The United Nations Security Council President for May, Ambassador Basile Ikouébé of the Republic of Congo, said the 15-member body expressed its “full understanding” for the East Timorese Government’s request for Portuguese, Australian, New Zealand and Malaysian security forces to help restore order and appreciated those countries’ initial favourable responses.

UN Secretary-General Kofi Annan has sent Ian Martin, head of the UN Human Rights Mission in Nepal, to Timor-Leste to assess the situation as soldiers opened fire on unarmed police on May 25. Unconfirmed reports put the death toll at nine with UN peacekeeping personnel among the wounded. Mr. Martin was Mr. Annan’s Special Representative in East Timor in 1999.

The task of the 1,800 Australian troops arriving in East Timor would be to stabilise the situation, according to the Minister for Foreign Affairs, Alexander Downer. He says they will carry out patrols and make sure that law and order is appropriately restored and that the law enforcement authorities in East Timor are able to get on with their jobs.

“In addition, they’d provide an environment in which the East Timor Government can begin negotiations with the – as they call them – rebel former soldiers, and try to work through some accommodation with them in order to bring a more sustained stability to the country,” he said.

Mr Downer, describing the situation for Australian troops to an interviewer on May 25, said, “It is quite dangerous. I wouldn't want to underestimate that. It is quite dangerous. There were 1,400 people in their defence force, and they [the East Timorese Government] sacked 595 of them, and there is a small number of police and perhaps some military personnel who have gone over to support those people. So you probably have somewhere around 650-700 personnel who could be categorised as falling into the camp of the rebels. So it's a lot of people. Some of them have weapons - not all of them - but it is a dangerous environment.”

According to Mr Downer the personnel went on strike because of a dispute over pay and promotion and other issues. When this dispute was not resolved the soldiers and some police were then sacked as a result of going on strike for insubordination. He described the situation as much more of an insurrection and more of a breakdown of law and order “than an environment which you could describe as a civil war.”

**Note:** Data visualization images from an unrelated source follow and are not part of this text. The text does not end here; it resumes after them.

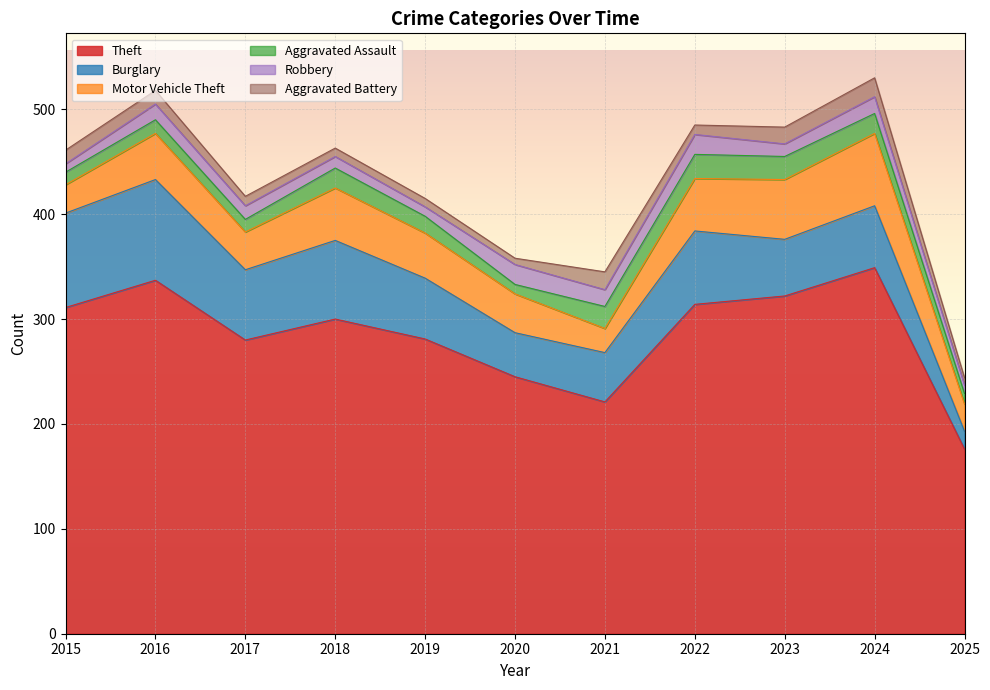

Reading right to left, transcribe all the data shown in this chart.

Theft: 176	349	322	314	221	245	281	300	280	337	311
Burglary: 17	59	54	70	47	42	58	75	67	96	90
Motor Vehicle Theft: 26	69	57	50	23	37	43	50	36	44	27
Aggravated Assault: 10	19	22	23	21	9	16	19	12	13	12
Robbery: 8	16	12	19	16	19	9	11	13	15	8
Aggravated Battery: 7	18	16	9	17	6	8	8	9	13	13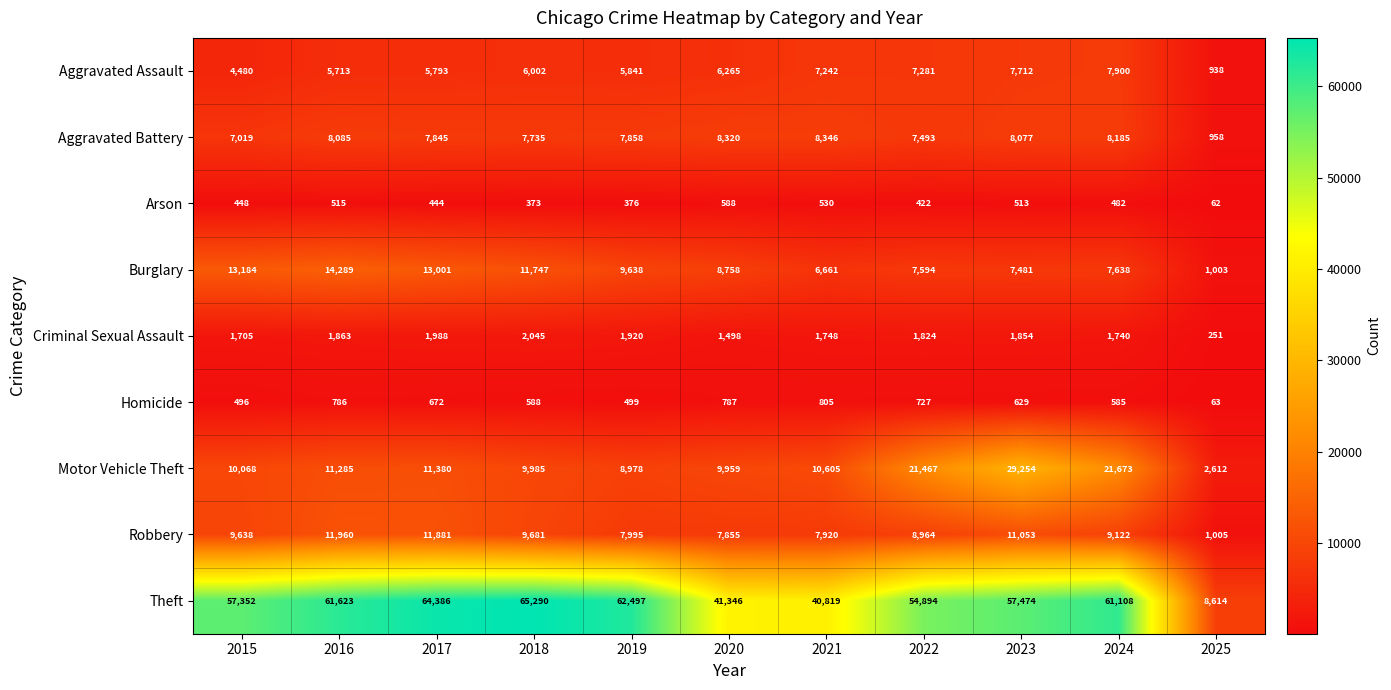

Where is Aggravated Assault nearest to the value 4419?

2015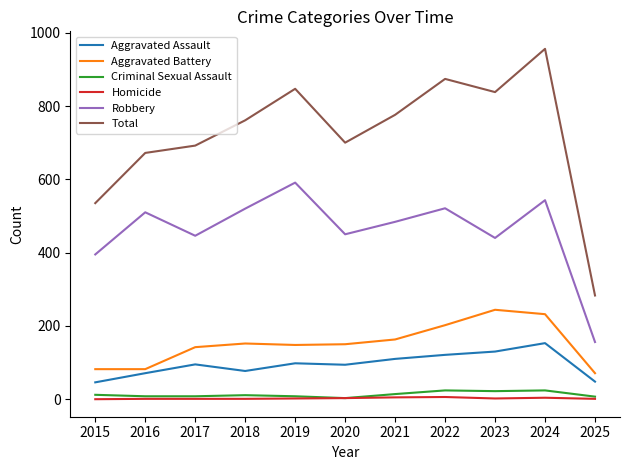

At which category does the chart reach its peak across all series?

2024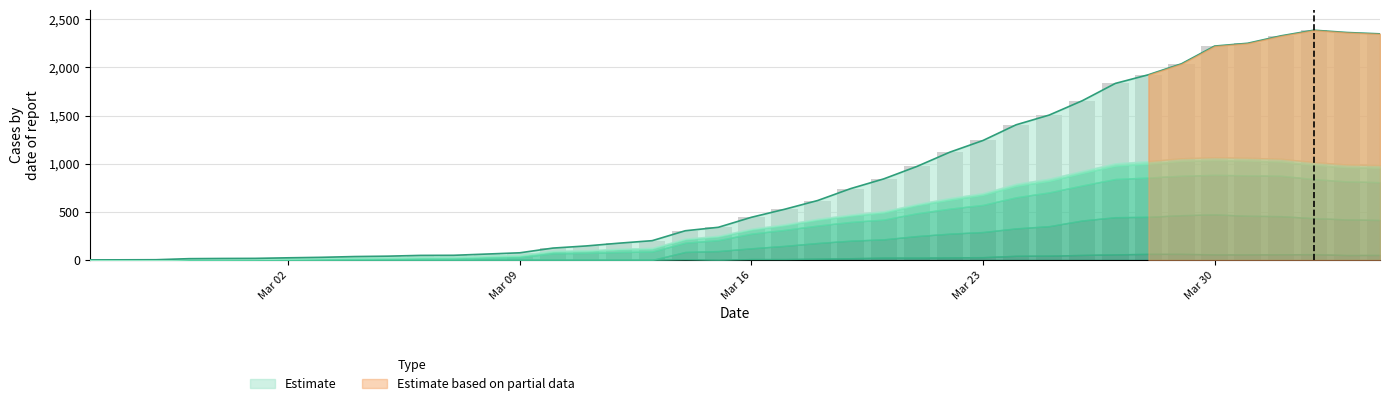

True or false: TI has a value of 128 at 2020-03-14.

False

He said that the role of Australia’s new Ambassador to the United Nations, Robert Hill, would be to liaise with the United Nations, “to make sure that the Secretary General and the members of the Security Council, particularly the five permanent members of the Security Council, know what we're doing, understand what we're doing, and support what we're doing. So he has quite a big diplomatic job to do there.”